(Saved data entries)
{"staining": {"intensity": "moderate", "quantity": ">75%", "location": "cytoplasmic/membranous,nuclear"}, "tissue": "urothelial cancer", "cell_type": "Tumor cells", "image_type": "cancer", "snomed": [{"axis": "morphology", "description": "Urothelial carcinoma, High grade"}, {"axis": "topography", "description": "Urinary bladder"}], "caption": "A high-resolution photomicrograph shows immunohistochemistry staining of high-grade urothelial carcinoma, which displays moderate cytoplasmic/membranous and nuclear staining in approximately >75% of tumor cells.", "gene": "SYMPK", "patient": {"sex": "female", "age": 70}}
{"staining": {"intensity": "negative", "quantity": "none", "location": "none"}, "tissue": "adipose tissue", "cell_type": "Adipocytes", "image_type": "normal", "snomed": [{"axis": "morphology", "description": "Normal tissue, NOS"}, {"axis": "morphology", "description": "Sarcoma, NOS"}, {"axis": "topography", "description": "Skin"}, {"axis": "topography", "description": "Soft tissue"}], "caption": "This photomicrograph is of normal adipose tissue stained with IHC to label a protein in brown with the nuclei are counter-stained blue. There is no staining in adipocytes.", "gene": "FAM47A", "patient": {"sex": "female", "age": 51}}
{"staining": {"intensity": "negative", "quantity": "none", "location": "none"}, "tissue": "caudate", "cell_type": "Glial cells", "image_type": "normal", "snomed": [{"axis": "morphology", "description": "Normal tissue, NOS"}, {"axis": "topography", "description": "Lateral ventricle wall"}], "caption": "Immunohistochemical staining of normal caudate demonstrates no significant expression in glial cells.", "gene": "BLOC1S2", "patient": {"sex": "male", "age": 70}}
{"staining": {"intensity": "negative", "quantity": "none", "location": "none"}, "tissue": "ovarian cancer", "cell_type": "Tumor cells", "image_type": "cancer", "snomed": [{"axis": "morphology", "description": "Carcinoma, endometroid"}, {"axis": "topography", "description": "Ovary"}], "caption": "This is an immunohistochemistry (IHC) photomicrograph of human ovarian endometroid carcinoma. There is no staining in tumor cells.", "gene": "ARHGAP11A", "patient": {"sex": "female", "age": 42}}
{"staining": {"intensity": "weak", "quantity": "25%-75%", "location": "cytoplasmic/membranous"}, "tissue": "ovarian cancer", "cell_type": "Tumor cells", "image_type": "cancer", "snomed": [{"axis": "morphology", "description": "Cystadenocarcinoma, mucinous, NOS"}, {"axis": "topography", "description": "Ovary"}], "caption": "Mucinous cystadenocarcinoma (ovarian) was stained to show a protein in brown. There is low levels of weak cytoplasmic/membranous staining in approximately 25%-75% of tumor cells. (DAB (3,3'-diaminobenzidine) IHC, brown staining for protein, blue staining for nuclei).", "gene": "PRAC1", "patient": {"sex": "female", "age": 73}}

» **WHAT THE EXERCISE ASKS**:
Could you give the records above again, exactly and in full?

» **RESPONSE TO THIS EXERCISE**:
{"staining": {"intensity": "moderate", "quantity": ">75%", "location": "cytoplasmic/membranous,nuclear"}, "tissue": "urothelial cancer", "cell_type": "Tumor cells", "image_type": "cancer", "snomed": [{"axis": "morphology", "description": "Urothelial carcinoma, High grade"}, {"axis": "topography", "description": "Urinary bladder"}], "caption": "A high-resolution photomicrograph shows immunohistochemistry staining of high-grade urothelial carcinoma, which displays moderate cytoplasmic/membranous and nuclear staining in approximately >75% of tumor cells.", "gene": "SYMPK", "patient": {"sex": "female", "age": 70}}
{"staining": {"intensity": "negative", "quantity": "none", "location": "none"}, "tissue": "adipose tissue", "cell_type": "Adipocytes", "image_type": "normal", "snomed": [{"axis": "morphology", "description": "Normal tissue, NOS"}, {"axis": "morphology", "description": "Sarcoma, NOS"}, {"axis": "topography", "description": "Skin"}, {"axis": "topography", "description": "Soft tissue"}], "caption": "This photomicrograph is of normal adipose tissue stained with IHC to label a protein in brown with the nuclei are counter-stained blue. There is no staining in adipocytes.", "gene": "FAM47A", "patient": {"sex": "female", "age": 51}}
{"staining": {"intensity": "negative", "quantity": "none", "location": "none"}, "tissue": "caudate", "cell_type": "Glial cells", "image_type": "normal", "snomed": [{"axis": "morphology", "description": "Normal tissue, NOS"}, {"axis": "topography", "description": "Lateral ventricle wall"}], "caption": "Immunohistochemical staining of normal caudate demonstrates no significant expression in glial cells.", "gene": "BLOC1S2", "patient": {"sex": "male", "age": 70}}
{"staining": {"intensity": "negative", "quantity": "none", "location": "none"}, "tissue": "ovarian cancer", "cell_type": "Tumor cells", "image_type": "cancer", "snomed": [{"axis": "morphology", "description": "Carcinoma, endometroid"}, {"axis": "topography", "description": "Ovary"}], "caption": "This is an immunohistochemistry (IHC) photomicrograph of human ovarian endometroid carcinoma. There is no staining in tumor cells.", "gene": "ARHGAP11A", "patient": {"sex": "female", "age": 42}}
{"staining": {"intensity": "weak", "quantity": "25%-75%", "location": "cytoplasmic/membranous"}, "tissue": "ovarian cancer", "cell_type": "Tumor cells", "image_type": "cancer", "snomed": [{"axis": "morphology", "description": "Cystadenocarcinoma, mucinous, NOS"}, {"axis": "topography", "description": "Ovary"}], "caption": "Mucinous cystadenocarcinoma (ovarian) was stained to show a protein in brown. There is low levels of weak cytoplasmic/membranous staining in approximately 25%-75% of tumor cells. (DAB (3,3'-diaminobenzidine) IHC, brown staining for protein, blue staining for nuclei).", "gene": "PRAC1", "patient": {"sex": "female", "age": 73}}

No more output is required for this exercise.